▶ _What the exercise asks_
Please copy each line of all the entries below verbatim, leaving the pictures out.

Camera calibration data
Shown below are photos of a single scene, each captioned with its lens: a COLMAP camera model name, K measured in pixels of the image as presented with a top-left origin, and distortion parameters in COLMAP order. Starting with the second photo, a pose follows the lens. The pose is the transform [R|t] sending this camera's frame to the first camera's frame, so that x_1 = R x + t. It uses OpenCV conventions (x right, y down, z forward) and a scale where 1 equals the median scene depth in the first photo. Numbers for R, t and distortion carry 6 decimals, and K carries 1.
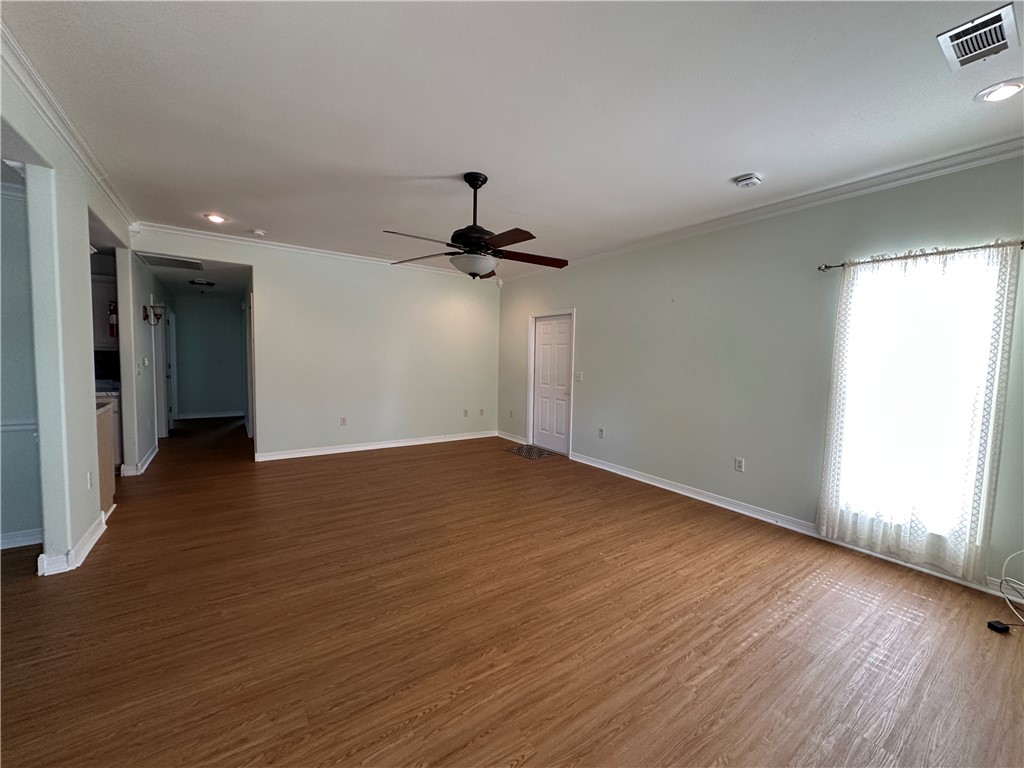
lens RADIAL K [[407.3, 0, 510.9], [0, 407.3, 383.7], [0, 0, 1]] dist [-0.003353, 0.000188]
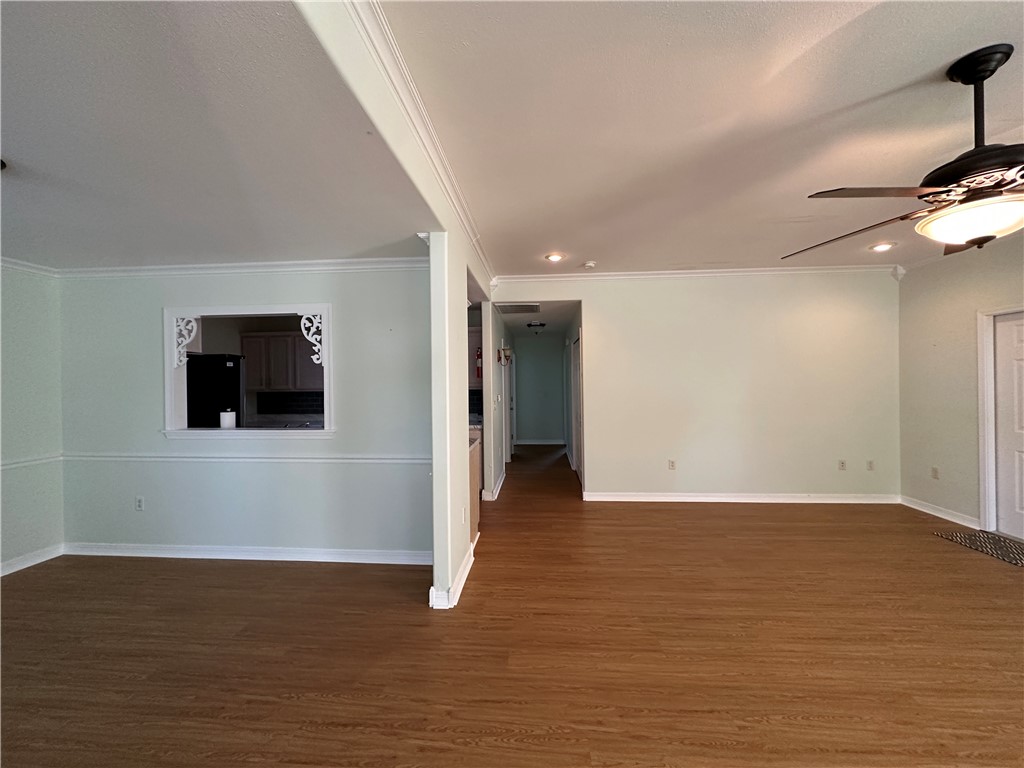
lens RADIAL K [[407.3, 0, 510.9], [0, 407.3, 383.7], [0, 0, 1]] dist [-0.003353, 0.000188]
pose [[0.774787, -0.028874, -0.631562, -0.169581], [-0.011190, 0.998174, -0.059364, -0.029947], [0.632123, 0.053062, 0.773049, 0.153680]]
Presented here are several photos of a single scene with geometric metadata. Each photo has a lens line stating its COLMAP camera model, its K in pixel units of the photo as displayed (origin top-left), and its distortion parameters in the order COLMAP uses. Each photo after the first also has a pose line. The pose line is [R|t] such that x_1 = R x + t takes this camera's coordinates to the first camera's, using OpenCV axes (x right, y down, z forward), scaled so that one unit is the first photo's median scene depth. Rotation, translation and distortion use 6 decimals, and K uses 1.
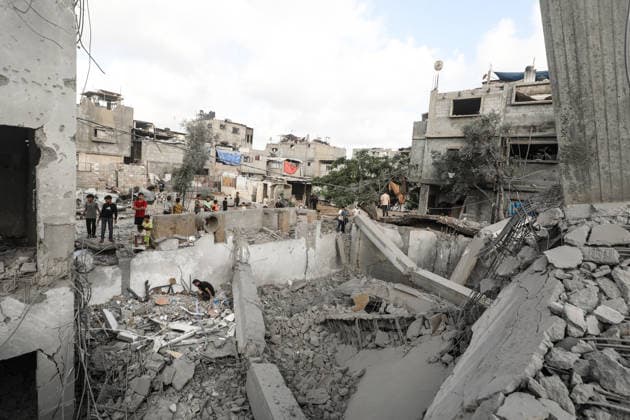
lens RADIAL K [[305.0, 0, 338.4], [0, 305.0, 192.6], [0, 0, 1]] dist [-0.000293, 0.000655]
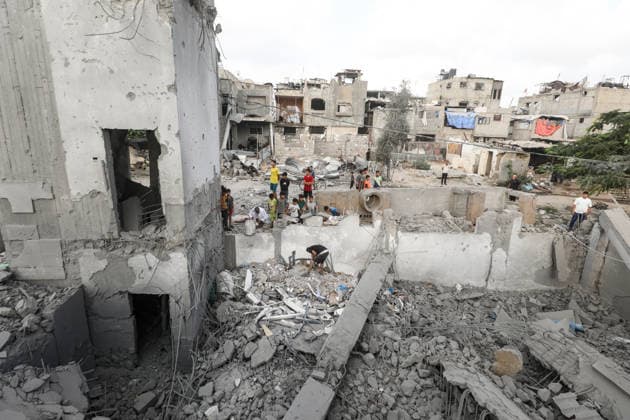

▶ _Your response_
Shown below are photos of a single scene, each captioned with its lens: a COLMAP camera model name, K measured in pixels of the image as presented with a top-left origin, and distortion parameters in COLMAP order. Starting with the second photo, a pose follows the lens. The pose is the transform [R|t] sending this camera's frame to the first camera's frame, so that x_1 = R x + t. It uses OpenCV conventions (x right, y down, z forward) and a scale where 1 equals the median scene depth in the first photo. Numbers for R, t and distortion carry 6 decimals, and K carries 1.
lens RADIAL K [[407.3, 0, 510.9], [0, 407.3, 383.7], [0, 0, 1]] dist [-0.003353, 0.000188]
lens RADIAL K [[407.3, 0, 510.9], [0, 407.3, 383.7], [0, 0, 1]] dist [-0.003353, 0.000188]
pose [[0.774787, -0.028874, -0.631562, -0.169581], [-0.011190, 0.998174, -0.059364, -0.029947], [0.632123, 0.053062, 0.773049, 0.153680]]
Presented here are several photos of a single scene with geometric metadata. Each photo has a lens line stating its COLMAP camera model, its K in pixel units of the photo as displayed (origin top-left), and its distortion parameters in the order COLMAP uses. Each photo after the first also has a pose line. The pose line is [R|t] such that x_1 = R x + t takes this camera's coordinates to the first camera's, using OpenCV axes (x right, y down, z forward), scaled so that one unit is the first photo's median scene depth. Rotation, translation and distortion use 6 decimals, and K uses 1.
lens RADIAL K [[305.0, 0, 338.4], [0, 305.0, 192.6], [0, 0, 1]] dist [-0.000293, 0.000655]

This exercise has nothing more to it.